X and Pearl Review: Genre Filmmaking At Its Finest

Please don’t talk to me about the death of creative, well-made cinema. It’s still alive. You have to look for it. A great place to start is genre films, particularly horror. Horror films provide some of the most exciting, inventive filmmakers at work today. Filmmakers like Jordan Peele, Ari Aster, Robert Eggers, Jennifer Kent, Zach Cregger, and James Wan, and you can also add the director of X and Pearl Ti West to that list. Like great filmmakers before him, Ti West is inspired by the past and pays homage, but also adds his distinct flavor to the proceedings. Both are worth checking out if you enjoy off-the-beaten-path slow-burn horror.

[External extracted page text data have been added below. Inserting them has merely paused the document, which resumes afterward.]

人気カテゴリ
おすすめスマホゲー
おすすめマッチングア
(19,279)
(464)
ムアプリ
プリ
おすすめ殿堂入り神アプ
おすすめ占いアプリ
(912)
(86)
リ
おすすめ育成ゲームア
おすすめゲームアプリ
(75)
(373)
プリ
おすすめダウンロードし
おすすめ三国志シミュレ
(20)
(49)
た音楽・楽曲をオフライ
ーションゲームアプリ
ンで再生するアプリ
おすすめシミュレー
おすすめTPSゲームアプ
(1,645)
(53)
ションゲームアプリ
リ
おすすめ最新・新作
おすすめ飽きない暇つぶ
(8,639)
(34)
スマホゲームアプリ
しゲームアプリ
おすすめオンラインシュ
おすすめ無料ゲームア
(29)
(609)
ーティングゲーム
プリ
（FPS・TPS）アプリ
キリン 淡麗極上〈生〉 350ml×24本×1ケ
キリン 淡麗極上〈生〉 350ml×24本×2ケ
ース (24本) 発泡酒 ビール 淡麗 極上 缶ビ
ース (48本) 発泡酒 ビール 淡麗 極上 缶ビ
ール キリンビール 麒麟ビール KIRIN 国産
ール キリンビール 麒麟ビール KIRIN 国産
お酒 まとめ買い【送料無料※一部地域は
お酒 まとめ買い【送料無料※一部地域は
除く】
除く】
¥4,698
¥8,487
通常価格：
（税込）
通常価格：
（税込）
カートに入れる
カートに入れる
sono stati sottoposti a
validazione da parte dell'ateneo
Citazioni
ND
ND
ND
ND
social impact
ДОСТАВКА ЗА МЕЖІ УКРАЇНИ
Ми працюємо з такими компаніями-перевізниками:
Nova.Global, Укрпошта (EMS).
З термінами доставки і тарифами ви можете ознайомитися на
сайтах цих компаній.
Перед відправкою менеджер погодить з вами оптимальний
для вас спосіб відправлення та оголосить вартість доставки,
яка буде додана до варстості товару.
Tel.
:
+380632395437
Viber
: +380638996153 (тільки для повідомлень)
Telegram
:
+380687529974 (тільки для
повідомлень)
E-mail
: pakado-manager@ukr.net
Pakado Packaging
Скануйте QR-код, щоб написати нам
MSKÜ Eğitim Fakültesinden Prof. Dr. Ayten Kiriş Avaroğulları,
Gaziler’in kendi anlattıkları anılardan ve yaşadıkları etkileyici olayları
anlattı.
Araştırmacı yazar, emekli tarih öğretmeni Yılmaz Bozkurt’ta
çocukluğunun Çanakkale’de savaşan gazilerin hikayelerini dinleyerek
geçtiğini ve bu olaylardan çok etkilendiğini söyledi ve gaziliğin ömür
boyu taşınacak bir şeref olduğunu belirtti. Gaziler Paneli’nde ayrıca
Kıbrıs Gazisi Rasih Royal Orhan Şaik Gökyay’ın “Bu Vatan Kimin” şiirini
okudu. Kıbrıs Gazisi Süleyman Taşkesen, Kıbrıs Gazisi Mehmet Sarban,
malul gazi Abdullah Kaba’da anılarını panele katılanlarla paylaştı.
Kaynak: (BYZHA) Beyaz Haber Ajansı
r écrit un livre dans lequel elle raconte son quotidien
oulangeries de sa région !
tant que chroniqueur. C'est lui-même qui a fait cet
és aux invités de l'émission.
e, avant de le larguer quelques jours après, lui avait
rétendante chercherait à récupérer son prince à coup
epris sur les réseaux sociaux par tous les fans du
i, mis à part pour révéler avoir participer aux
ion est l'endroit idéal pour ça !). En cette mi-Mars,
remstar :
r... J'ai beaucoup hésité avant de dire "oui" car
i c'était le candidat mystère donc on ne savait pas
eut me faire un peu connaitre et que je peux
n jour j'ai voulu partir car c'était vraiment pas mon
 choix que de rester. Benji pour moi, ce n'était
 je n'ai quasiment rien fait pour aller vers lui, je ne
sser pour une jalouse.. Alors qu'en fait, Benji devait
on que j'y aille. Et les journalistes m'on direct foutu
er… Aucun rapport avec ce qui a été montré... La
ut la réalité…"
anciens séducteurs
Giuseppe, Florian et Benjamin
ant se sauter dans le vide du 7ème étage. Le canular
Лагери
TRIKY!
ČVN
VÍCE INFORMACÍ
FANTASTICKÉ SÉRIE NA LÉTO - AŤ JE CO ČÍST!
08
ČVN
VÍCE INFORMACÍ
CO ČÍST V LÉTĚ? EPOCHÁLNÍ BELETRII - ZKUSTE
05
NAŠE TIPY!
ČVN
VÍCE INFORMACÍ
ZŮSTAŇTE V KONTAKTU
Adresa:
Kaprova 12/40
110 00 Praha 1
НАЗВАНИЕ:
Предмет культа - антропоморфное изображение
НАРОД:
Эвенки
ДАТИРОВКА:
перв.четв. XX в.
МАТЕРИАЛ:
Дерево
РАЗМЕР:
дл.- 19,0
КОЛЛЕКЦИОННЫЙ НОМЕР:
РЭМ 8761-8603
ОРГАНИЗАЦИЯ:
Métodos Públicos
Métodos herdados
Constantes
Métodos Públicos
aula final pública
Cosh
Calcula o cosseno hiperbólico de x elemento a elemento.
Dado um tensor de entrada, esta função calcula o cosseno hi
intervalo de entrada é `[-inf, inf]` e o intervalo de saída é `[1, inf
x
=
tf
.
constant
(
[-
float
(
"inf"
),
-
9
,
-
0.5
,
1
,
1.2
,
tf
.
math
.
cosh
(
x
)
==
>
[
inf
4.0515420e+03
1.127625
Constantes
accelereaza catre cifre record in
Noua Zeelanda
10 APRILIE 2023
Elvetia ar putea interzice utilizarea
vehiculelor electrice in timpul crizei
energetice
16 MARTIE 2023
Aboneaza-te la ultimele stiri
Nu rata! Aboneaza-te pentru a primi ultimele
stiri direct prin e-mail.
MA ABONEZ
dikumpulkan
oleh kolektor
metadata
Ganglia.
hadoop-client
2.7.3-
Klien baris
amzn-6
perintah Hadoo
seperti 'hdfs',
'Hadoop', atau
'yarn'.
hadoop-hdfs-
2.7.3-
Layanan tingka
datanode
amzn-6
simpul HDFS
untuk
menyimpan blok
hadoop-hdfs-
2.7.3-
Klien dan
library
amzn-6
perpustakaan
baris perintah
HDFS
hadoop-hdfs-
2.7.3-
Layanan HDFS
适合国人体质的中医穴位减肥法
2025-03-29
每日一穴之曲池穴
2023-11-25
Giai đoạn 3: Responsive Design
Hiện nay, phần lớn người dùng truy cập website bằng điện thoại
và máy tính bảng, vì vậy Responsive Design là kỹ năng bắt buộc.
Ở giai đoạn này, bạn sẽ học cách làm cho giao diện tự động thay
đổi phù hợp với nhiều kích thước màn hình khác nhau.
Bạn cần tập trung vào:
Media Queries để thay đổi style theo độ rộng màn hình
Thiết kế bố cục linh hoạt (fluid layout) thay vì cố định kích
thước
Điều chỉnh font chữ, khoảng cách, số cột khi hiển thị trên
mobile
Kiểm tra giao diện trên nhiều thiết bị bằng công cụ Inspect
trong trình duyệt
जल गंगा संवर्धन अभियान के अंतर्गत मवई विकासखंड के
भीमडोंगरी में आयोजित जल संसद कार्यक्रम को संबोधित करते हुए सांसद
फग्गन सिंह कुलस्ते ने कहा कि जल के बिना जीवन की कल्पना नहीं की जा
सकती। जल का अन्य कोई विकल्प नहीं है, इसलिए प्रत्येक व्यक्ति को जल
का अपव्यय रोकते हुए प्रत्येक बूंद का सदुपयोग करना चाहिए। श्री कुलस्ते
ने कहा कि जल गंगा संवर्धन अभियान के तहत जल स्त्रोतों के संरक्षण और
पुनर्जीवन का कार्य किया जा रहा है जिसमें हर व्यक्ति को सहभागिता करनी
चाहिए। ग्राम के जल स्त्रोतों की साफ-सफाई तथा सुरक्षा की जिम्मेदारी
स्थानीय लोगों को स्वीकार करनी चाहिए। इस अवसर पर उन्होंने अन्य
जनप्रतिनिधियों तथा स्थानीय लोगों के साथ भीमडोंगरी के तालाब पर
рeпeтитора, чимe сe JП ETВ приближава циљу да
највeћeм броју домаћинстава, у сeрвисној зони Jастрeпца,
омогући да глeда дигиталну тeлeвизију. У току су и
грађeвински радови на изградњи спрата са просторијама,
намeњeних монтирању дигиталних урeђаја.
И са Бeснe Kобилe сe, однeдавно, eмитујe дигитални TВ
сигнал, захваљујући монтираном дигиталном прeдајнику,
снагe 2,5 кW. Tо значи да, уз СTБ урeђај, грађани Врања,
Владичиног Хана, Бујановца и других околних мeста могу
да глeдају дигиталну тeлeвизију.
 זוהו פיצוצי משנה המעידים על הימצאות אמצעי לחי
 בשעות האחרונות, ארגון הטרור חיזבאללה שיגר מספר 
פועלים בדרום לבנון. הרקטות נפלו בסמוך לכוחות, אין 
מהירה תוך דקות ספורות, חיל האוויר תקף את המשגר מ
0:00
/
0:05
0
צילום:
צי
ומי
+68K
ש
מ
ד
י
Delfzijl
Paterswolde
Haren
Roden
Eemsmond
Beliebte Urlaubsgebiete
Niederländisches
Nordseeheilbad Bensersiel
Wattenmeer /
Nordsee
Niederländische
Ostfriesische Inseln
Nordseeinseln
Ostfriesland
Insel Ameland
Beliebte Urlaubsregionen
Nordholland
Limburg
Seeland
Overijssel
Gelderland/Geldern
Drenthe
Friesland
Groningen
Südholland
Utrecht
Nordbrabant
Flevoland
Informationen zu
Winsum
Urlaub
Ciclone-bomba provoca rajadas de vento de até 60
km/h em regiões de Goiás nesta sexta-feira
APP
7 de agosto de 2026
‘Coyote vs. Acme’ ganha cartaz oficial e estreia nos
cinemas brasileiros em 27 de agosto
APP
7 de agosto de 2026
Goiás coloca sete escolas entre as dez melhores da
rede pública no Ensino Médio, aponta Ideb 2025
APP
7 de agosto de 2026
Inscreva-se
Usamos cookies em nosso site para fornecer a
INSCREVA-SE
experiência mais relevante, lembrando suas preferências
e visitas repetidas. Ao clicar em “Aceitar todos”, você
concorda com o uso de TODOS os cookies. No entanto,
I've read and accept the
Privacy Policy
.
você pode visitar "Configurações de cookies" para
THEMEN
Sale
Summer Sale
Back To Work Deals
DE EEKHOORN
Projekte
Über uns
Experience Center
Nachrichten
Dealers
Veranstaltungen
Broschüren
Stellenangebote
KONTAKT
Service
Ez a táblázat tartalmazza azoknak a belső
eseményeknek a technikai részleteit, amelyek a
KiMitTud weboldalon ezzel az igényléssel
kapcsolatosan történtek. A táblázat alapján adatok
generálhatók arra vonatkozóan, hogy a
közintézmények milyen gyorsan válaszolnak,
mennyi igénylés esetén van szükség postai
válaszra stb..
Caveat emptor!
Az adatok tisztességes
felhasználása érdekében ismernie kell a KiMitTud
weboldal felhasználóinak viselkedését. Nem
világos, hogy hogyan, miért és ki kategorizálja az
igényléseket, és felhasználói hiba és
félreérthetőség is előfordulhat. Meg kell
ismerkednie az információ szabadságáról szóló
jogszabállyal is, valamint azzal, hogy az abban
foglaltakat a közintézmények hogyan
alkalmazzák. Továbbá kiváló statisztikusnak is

The first film of the two is X, set in 1979 on the shoot of a porn film following the cast and crew who are making it. These include Wayne, the director (Martin Henderson), his aspiring porn star actress girlfriend Maxine (Mia Goth), fellow actors Bobby-Lynne (Brittany Snow), Jackson (Scott Mescudi), amateur director RJ (Owen Campbell), and RJ’s girlfriend Lorraine (Jenna Ortega). The central drama between the crew revolves around the morality of porno filmmaking. They want to bring art to the porn industry (recalling Paul Thomas Anderson’s Boogie Nights) and set out to a farm called The Farmer’s Daughters, owned by an elderly couple named Howard and Pearl. Lorraine especially does not approve of what they do. She only goes along because her boyfriend RJ thinks it’ll be a good introduction for his aspiring cinematic talents. Lorraine, however, ends up getting manipulated into participating. Things start to go wrong, and something is wrong with the older lady Pearl. They start dying one by one, and it’s Pearl that’s the one who’s killing them. She’s also mega-horny.

Pearl is a prequel to X and follows a younger Pearl in 1918 during the flu pandemic (shades of modern covid are palpable) growing up on the farm from X with a sick father and an overbearing abusive mother. She has dreams of making it big as a Hollywood actress. Actually, it’s more than just dreams. It’s a sick drive to make it, including murdering anyone in her way. Her husband is away at war, and she often sneaks to the local movie theater to escape her boring life on the farm. She strikes up a flirtatious relationship with the projectionist there. Still, he soon realizes that something is not quite right with Pearl. Pearl tries out for a local dancer in a church group, but she does not get the part. She realizes that she will never live up to her dream and commits to a life of serial killing instead.

On paper, nothing is seemingly original about X and Pearl. The slow burn aspect and attention to detail separate a studio like A24 from others. Regardless, Ti West’s craftsmanship is original, which separates them from your run-of-the-mill films. In both films, there’s a creeping sense of dread. Both films were shot for only a million, but they look and sound first-rate. X is a homage to horror films like The Texas Chainsaw Massacre. Pearl pays homage to Hollywood’s Golden Era with callbacks to The Wizard of Oz and Mary Poppins. The sound design especially is excellent. Ti West knows when to let a scene play out and when to rampant up the tension. The production design is incredible, and the prosthetics used in X, for instance, are highly persuasive. There’s an undying love for the cinema of Ti West, and something like that makes the whole watching experience a giddy good time.

The performances are all excellent. X is more of an ensemble film than Pearl, focusing solely on Pearl. The supporting work from Jenna Ortega, Martin Henderson, Brittany Snow, and Kid Cudi is all first-rate. The star of both films is Mia Goth, who is absolutely incredible. She plays dual roles in X and is in prosthetics as Pearl, and there’s never really an unconvincing moment with her. Pearl is where Mia Goth truly gets to shine as Pearl. She is scary and compelling as fuck. It’s a superb performance that swings for the fences and connects. The fact that she wasn’t nominated for an Oscar shows you that there’s still a pervasive bias against horror films in general by the Academy.

This is a surprise new horror franchise in many ways. Pearl was filmed secretly back to back with X, which was risky considering X could have totally flopped, but I loved the confidence A24 showed in a filmmaker like Ti West, who clearly has a passion for the genre and cinema in general. The portrayal of a serial killer is not necessarily done in a sympathetic way but in a way that makes you understand. In a time where horror films churn out one gem after another, X and Pearl stand out far ahead of the crowd as a funny, scary, original good time. Another film in the X series is currently developing, MaXXXine, and I can’t wait. Mia Goth says it’s the best script of the three.